◆ Exercise input:
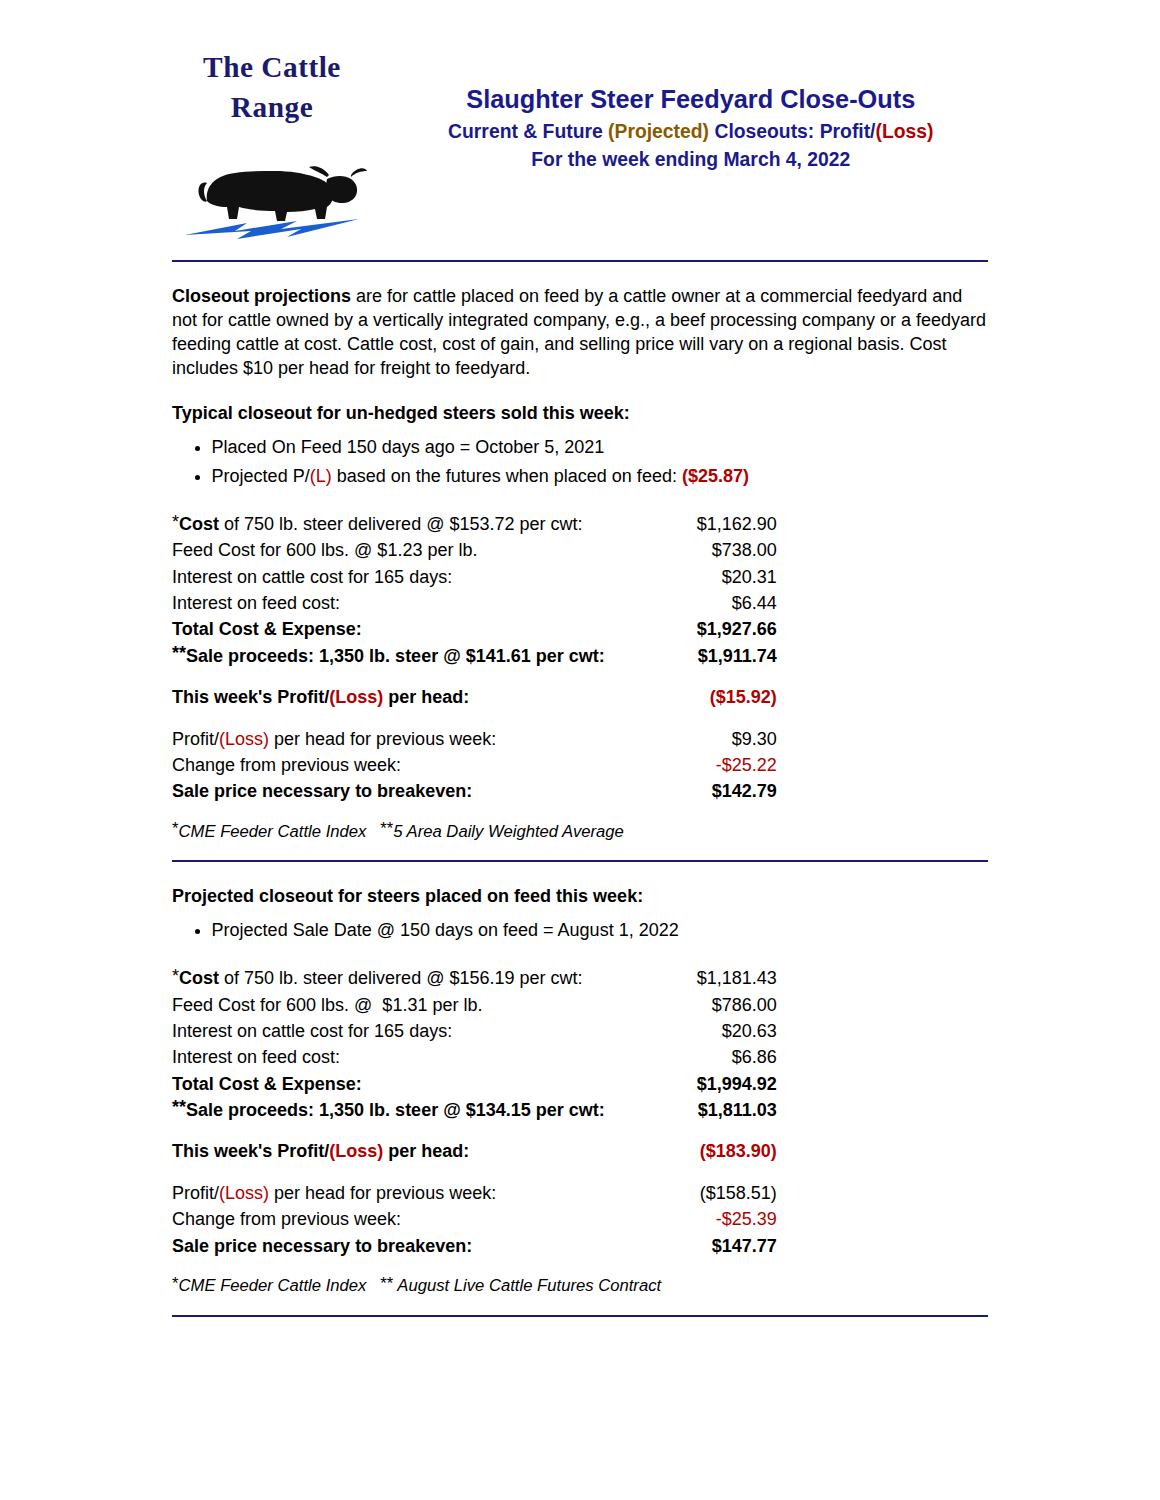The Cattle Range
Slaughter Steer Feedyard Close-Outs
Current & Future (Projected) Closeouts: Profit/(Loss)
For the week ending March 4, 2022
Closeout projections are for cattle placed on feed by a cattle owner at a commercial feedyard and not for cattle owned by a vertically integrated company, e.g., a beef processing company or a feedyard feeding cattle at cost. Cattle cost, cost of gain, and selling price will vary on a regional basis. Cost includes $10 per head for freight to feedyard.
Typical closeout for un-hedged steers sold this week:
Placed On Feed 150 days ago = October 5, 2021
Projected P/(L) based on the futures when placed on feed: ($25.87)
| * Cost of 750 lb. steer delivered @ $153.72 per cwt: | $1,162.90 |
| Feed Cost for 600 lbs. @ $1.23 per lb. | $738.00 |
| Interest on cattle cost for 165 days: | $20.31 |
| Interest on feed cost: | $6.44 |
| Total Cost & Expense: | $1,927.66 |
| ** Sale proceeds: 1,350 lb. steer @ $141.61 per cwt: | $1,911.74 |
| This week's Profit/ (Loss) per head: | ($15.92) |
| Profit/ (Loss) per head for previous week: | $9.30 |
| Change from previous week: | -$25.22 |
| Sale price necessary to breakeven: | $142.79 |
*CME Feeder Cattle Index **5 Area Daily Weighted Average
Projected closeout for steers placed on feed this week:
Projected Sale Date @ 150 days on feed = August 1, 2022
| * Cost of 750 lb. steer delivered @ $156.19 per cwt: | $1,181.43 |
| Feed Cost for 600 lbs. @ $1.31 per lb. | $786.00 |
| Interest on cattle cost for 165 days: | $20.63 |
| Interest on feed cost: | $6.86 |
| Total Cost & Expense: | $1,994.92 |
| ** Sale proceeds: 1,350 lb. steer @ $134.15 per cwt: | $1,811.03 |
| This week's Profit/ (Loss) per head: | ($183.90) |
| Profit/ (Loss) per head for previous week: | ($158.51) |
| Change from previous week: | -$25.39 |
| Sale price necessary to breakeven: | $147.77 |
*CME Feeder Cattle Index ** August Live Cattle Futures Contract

---

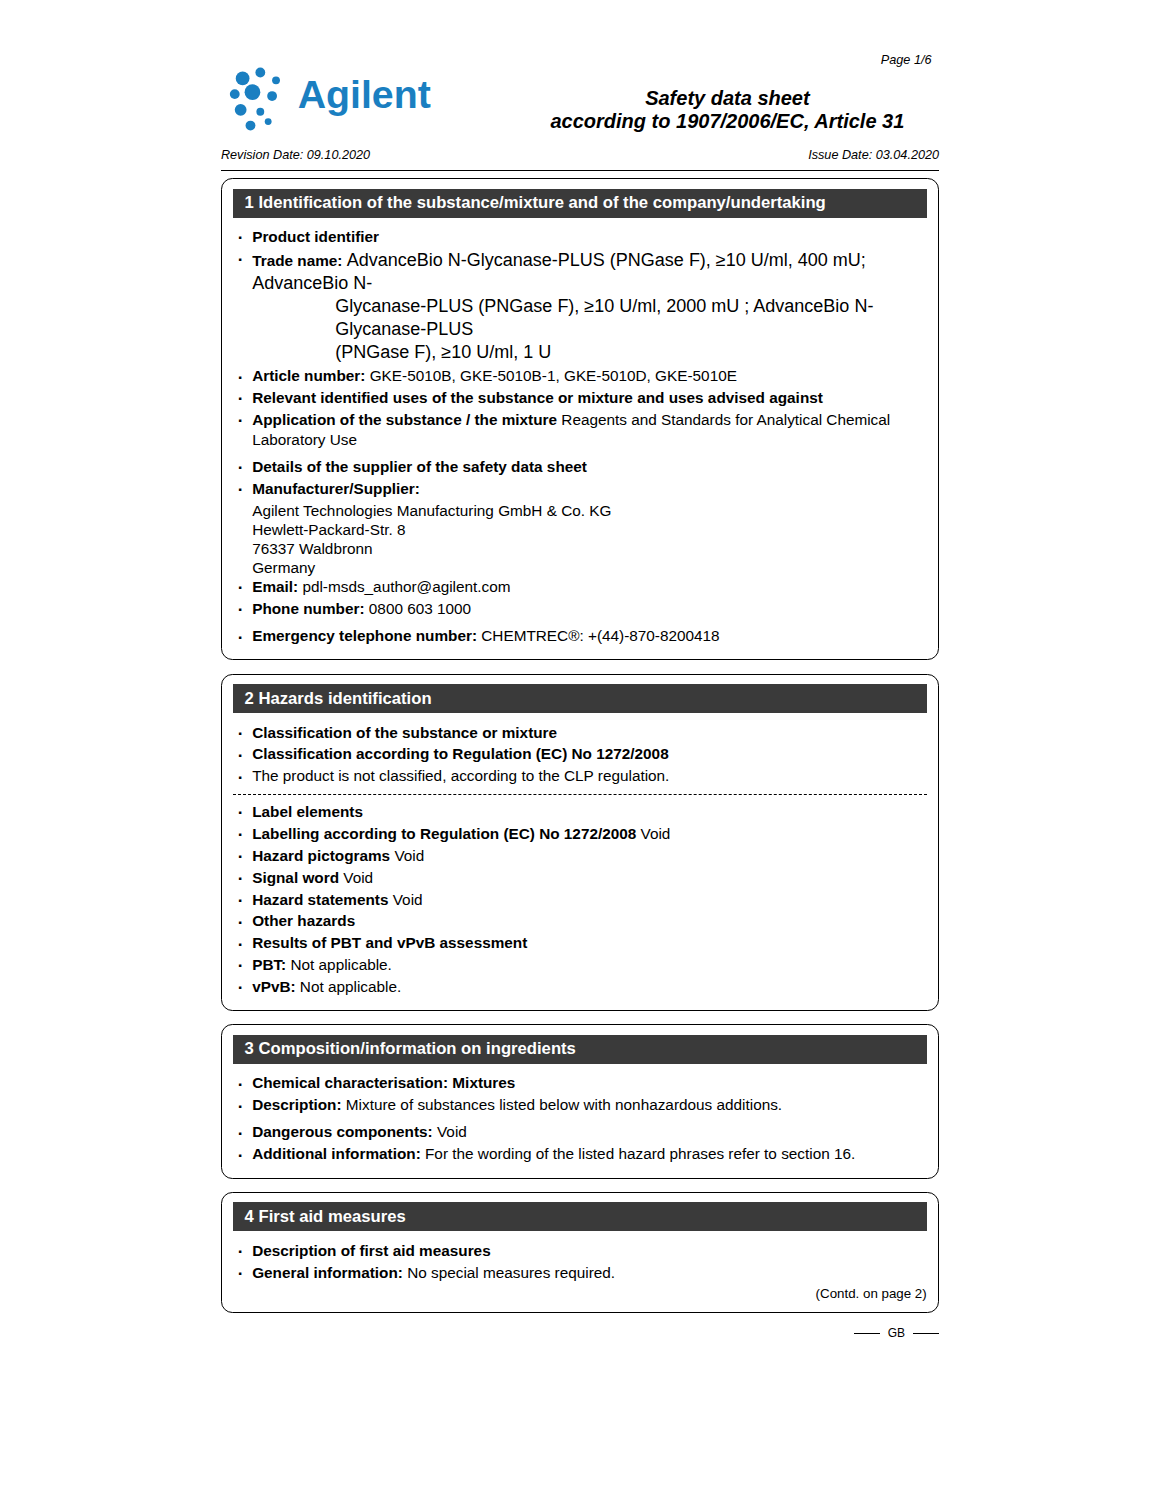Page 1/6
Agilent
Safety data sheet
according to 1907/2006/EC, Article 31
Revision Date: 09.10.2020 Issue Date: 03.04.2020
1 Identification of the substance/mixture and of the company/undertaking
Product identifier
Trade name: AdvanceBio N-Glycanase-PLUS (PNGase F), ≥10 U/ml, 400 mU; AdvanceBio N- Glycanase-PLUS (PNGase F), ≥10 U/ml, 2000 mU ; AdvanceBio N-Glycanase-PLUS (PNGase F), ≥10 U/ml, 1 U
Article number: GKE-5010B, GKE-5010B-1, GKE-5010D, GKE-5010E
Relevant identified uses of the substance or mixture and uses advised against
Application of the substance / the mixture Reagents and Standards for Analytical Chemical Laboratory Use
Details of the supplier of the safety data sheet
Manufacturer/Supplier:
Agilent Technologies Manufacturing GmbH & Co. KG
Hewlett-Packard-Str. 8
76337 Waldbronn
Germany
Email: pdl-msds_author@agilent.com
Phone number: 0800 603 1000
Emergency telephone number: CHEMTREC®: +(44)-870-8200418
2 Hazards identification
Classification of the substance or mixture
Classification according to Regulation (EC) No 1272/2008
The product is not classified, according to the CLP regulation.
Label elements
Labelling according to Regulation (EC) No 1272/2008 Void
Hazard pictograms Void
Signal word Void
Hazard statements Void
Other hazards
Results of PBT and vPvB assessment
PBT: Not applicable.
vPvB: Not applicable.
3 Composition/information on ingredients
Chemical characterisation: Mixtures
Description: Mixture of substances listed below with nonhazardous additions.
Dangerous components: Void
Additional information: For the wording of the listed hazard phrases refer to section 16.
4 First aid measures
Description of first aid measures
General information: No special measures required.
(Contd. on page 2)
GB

◆ What you will do: Go to the line with "Description: Mixture of" in the entries above and repeat every line from there through the line with "Description of first aid measures", exactly and with no other text.

◆ Final answer:
Description: Mixture of substances listed below with nonhazardous additions.
Dangerous components: Void
Additional information: For the wording of the listed hazard phrases refer to section 16.
4 First aid measures
Description of first aid measures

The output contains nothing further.